My best efforts* to make it to Opening Day 2000 were foiled by the attendance office ladies at my high school. Five minutes into the school day, my then-girlfriend came rushing up to me at my locker to tell me that her slacker dad had somehow acquired a package of tickets — which were sold out — and that everyone in her clique was going. All we needed was a parental excuse to get out of school.
But my parents were in Europe at the time, and the school had been notified my grandmother was in charge as the emergency contact.
“OK, let’s think about this logically,” my best friend said. “How can we get you to that game?”
“Forge my grandmother’s signature!”
“Right,” she said. “But I have to write the note.

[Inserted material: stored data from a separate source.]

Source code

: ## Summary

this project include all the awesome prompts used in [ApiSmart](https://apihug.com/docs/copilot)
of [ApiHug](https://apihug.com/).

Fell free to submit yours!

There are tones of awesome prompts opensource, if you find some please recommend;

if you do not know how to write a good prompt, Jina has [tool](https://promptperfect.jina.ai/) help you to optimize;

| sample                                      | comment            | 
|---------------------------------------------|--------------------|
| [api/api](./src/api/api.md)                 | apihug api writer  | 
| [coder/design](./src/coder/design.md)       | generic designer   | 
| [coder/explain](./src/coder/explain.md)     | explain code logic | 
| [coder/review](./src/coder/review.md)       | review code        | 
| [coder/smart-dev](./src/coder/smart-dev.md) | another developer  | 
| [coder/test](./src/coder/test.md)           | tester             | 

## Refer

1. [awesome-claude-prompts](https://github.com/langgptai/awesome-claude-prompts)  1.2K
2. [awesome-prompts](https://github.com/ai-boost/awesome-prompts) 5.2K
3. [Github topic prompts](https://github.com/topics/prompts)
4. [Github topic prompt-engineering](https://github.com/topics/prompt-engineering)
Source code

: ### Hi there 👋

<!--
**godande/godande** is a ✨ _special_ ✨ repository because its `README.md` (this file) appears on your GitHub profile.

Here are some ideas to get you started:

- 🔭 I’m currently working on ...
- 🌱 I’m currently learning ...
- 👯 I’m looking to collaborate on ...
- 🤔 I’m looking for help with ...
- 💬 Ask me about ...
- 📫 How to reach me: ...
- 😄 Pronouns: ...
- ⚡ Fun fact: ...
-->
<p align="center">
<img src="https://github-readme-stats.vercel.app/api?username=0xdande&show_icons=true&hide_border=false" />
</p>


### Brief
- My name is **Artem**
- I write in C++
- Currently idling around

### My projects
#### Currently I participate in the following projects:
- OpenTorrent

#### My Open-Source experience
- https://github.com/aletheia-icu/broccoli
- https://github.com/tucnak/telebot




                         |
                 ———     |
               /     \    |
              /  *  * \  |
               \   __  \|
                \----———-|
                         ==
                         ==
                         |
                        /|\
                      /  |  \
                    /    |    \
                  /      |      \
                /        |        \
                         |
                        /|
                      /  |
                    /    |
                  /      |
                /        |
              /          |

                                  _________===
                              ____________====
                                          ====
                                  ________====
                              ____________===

I’ve perfected a Victorian old lady penmanship for just such occasions. How do you spell her name?”
I brought the note to the office — I, uh, I have to leave for a doctors appointment. The office lady glanced at the note and made a few quick keystrokes on her computer.
“This note’s a fake!” she declared. “John, you misspelled your grandmother’s name.”
*This constitutes my best effort.
Oh, goddamn it. Matlin? Madelyn? Matilyn? How am I supposed to know? The dean let me off with a warning, based on my previous clean record, my favor with the entire teaching staff and the pure stupidity of my failure.
It was a beautiful day and the Brewers beat the Marlins 4-3, but I was trapped in a classroom.